Blog #9 Can You Resist This?

The beauty of working with watercolour paints is that they sparkle once spread on the paper. They are so very vibrant and a joy to manipulate as you create. Many of the colours available are transparent which adds to their brilliance but that also means you can see right through them to any pencil lines or previous layers of paint underneath. Traditionally you never use white paint when painting with watercolours, the white of the paper acts as your ‘white’. Knowing this helps you to prepare and to plan ahead. When you need an area in your painting to remain white you can just carefully not paint there and that can be easier said then done. You may need to use a resist technique.

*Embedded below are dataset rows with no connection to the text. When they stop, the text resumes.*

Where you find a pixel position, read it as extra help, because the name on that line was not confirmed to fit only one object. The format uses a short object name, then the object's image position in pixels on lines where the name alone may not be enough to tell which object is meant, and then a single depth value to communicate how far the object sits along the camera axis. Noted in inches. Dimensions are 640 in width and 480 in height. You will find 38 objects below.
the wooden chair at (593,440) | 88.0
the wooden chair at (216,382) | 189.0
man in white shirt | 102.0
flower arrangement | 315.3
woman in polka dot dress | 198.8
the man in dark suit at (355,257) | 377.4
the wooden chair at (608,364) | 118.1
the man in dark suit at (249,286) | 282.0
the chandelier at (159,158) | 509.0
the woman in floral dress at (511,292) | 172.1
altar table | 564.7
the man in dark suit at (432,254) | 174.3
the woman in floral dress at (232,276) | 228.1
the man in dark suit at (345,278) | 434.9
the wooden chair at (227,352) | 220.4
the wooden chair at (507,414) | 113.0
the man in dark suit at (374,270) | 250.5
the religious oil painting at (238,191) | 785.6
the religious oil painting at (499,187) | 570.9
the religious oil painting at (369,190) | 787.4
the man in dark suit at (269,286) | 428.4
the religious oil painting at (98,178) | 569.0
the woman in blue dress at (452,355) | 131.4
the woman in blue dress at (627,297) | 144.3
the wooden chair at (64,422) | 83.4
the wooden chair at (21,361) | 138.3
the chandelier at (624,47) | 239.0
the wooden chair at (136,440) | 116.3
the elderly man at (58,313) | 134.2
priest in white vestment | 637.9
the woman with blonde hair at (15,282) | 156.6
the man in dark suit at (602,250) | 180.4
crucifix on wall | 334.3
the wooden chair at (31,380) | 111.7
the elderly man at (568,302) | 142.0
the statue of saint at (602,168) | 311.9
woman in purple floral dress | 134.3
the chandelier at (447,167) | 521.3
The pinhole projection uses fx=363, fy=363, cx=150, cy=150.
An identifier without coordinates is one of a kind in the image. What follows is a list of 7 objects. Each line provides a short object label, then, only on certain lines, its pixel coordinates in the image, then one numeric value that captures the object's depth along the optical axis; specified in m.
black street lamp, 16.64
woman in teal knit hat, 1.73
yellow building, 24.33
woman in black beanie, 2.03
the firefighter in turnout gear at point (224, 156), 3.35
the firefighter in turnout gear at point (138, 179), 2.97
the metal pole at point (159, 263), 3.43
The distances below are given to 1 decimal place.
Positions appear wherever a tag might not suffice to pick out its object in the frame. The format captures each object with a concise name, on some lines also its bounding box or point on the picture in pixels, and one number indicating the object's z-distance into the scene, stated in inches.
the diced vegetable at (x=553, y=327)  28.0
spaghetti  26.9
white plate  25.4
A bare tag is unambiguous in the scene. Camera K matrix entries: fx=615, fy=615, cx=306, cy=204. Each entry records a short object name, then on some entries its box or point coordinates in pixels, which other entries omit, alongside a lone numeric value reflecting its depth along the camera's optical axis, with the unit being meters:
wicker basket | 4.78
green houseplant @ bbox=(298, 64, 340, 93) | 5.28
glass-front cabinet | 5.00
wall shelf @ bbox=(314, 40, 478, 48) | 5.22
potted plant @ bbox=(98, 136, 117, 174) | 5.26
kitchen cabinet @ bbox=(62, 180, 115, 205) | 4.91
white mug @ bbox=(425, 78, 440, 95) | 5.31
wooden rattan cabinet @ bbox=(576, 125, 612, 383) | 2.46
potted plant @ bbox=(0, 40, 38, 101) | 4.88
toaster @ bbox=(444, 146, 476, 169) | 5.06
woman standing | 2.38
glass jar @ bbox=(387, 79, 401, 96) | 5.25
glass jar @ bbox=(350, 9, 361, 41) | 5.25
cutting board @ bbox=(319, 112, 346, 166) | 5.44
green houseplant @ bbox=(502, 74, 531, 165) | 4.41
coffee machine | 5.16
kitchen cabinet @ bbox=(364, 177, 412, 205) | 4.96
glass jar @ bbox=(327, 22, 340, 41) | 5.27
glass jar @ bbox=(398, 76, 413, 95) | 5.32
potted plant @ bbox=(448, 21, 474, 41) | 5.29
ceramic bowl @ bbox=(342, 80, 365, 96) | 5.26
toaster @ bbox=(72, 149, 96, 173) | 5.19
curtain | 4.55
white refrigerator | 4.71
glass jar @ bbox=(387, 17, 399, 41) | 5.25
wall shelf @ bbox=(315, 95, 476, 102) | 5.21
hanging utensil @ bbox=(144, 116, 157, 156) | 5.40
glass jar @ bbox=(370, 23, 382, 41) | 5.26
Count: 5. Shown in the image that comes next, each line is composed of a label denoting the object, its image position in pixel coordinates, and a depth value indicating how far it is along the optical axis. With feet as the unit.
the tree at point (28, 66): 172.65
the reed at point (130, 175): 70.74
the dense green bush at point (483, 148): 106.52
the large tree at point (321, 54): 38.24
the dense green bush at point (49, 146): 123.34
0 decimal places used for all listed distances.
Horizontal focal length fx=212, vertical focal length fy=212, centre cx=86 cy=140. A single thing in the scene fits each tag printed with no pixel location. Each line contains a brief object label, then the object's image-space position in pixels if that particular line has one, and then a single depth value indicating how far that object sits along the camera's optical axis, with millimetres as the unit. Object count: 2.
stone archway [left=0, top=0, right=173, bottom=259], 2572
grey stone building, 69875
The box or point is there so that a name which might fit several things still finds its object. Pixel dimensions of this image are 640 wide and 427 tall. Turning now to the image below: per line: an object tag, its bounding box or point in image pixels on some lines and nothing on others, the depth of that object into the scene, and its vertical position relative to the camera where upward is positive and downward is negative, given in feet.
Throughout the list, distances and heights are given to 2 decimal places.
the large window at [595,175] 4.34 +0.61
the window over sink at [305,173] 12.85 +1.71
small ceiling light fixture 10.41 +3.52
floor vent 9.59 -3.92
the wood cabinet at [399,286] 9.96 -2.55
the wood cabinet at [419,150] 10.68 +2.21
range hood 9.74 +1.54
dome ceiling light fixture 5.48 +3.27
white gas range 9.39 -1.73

As you can see in the pictures above one marvellously simple way to “save your whites” is to block out these areas with the masking tape resist technique. Not only does this protect your whites but it allows you to paint washes of colour freely over your entire watercolour paper surface for a continuous appearance. Be sure to do a test sample with this resist technique and your masking tape. This will ensure your tape provides the right amount of stickiness to adhere to the paper to keep the paint out yet be able to be removed without tearing your paper. Not all masking tapes are created equal, so you may need to shop around to find the best fit. Avoid coloured masking tapes like green and blue, they can throw off your sense of colour while painting. Using understated standard beige coloured masking tape will be less impactful which works to your advantage.

‘Wolf Lake, Terra Cotta Ontario’ original watercolour 13 1/2″x11″ framed.

At the start of my painting above I lay down a border of masking tape for my edges. Then using an x-acto knife and a rubber cutting mat I cut out four tree trunk shapes from four strips of masking tape. I was careful to make sure their shapes were slightly rounded and organic as you would see trees in nature. I then pealed them up from the mat and positioned them down onto my watercolour paper, being careful to press the masking tape down firmly. I was now free to paint away, layering my watercolour washes across the rest of the painting. You can see that I painted all of my sky and lake and the distant islands first. Once everything was dry I pealed up my masking tape to reveal the clean white trees on my paper beneath. Now for the fun part, embellishing my birch trees with colours, shading, textures and additional branches. I hope this inspires you to try this helpful painting technique. I found it hard to resist!